Text block:
Moving, full of depth artworks by Małgorzata Mirga-Tas adorn the walls of Frith Street Gallery, on Golden Square in what is the artist’s first UK exhibition, on until 11th November.
Artist, educator, and activist Malgorzata Mirga-Tas highlights through her art the Romani Community, depicting portraits, life stories, relationships, and the everyday.
The artist dedicates her work to justice for the community, breaking through prejudices, showcasing anti-Romani stereotypes.
Mirga-Tas’ large scaled significant textile artworks, with patchworks and collages of fabrics sewn together, are made up of curtains, jewellery, shirts, and sheets, materials collected from her family and friends. Once the artist draws the figures, the fabrics are reconceptualized into the portraits from the Romani community.
The exhibited series at Frith Street Gallery, is entitled Siukar Manusia, which translated from Romani means the great, wonderful people. It is a series of first-generation Romani inhabitants of the Nowa Huta district in eastern Kraków, workers who built the area, survivors of the Holocaust and WW II, Roma activists and musicians.
The artworks evolved from two of Malgorzata Mirga-Tas previous projects, HERSTORIES, created in 2019 in collaboration with a Kosovan Romani community, and Re-enchanting the World from 2022 shown at The Polish Pavilion at the 59th Venice Biennale.
Further inspiration for the Siukar Manusia series, comes from the book O Romach w Nowej Hucie słów Kilka (A handful of facts on the Nowa Huta Roma) by Monika Szewczyk and Krystyna Gil’s life story (1938–2021) who was the first Romani tram driver.
The Siukar Manusia portraits are based on both audiovisual archives of the USC Shoah Foundation that holds the testimonies of Romani Holocaust survivors, and personal photographs from the artist’s friends and family. Further to that, the artist was able to meet with Krystina Gil, Marian Gil, Leszek and Grazyna, who’s portraits feature in the show.
Malgorzata Mirga-Tas aims through the textile artworks, the donated fabrics and threads sewing the pieces together, to compose each portrait’s story, give each fabric a second life, relay for each person their history in dignity.

Assigned task 1: According to the exhibition article, what does the series title Siukar Manusia mean when translated from Romani?

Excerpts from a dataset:
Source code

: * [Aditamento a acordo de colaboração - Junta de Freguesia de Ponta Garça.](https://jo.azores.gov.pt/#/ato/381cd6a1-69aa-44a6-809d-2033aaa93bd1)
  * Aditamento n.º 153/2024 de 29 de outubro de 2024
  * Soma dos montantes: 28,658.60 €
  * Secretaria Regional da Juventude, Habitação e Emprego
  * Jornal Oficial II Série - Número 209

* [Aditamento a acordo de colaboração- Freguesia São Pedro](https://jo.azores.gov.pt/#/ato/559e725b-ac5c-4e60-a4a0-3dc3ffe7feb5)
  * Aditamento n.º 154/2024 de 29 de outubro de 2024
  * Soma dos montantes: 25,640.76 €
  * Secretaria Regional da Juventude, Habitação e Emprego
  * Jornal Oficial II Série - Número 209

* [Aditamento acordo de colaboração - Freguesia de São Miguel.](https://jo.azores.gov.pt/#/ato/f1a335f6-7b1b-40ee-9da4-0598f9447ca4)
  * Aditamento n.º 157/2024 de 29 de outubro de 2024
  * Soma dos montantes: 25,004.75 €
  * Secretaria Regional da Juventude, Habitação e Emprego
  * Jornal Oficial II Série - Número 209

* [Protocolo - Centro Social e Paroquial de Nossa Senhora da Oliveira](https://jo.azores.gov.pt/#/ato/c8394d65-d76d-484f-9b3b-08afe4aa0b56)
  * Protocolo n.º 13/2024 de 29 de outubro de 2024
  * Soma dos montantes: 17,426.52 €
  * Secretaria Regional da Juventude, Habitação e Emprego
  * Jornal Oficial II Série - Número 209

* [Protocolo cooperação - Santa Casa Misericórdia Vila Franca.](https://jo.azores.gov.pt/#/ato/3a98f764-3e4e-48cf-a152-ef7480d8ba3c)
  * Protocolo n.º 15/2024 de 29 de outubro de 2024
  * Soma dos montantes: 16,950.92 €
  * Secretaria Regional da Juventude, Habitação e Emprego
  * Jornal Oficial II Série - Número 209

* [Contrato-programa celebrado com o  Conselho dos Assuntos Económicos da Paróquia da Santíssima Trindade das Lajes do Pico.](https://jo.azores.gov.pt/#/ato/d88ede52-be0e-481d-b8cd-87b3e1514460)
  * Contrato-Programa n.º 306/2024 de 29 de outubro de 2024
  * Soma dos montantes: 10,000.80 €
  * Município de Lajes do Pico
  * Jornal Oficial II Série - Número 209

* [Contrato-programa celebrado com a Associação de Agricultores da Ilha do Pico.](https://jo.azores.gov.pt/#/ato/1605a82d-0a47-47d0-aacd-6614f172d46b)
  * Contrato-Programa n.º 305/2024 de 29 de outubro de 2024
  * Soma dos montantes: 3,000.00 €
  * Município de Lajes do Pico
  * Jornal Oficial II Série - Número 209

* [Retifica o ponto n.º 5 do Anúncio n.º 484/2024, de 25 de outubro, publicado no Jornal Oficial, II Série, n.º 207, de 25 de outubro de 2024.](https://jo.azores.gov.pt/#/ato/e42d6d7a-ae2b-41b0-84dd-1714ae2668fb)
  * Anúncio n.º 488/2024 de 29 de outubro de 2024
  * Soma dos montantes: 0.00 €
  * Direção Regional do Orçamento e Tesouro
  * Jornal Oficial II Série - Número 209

Assigned task 2: Rewrite the records starting at the line containing "[Retifica o ponto" and ending at the end of the records, swapping "Anúncio" for "Aviso" and leaving everything else unchanged.

Answer 1: The great, wonderful people.

Answer 2:
* [Retifica o ponto n.º 5 do Aviso n.º 484/2024, de 25 de outubro, publicado no Jornal Oficial, II Série, n.º 207, de 25 de outubro de 2024.](https://jo.azores.gov.pt/#/ato/e42d6d7a-ae2b-41b0-84dd-1714ae2668fb)
  * Aviso n.º 488/2024 de 29 de outubro de 2024
  * Soma dos montantes: 0.00 €
  * Direção Regional do Orçamento e Tesouro
  * Jornal Oficial II Série - Número 209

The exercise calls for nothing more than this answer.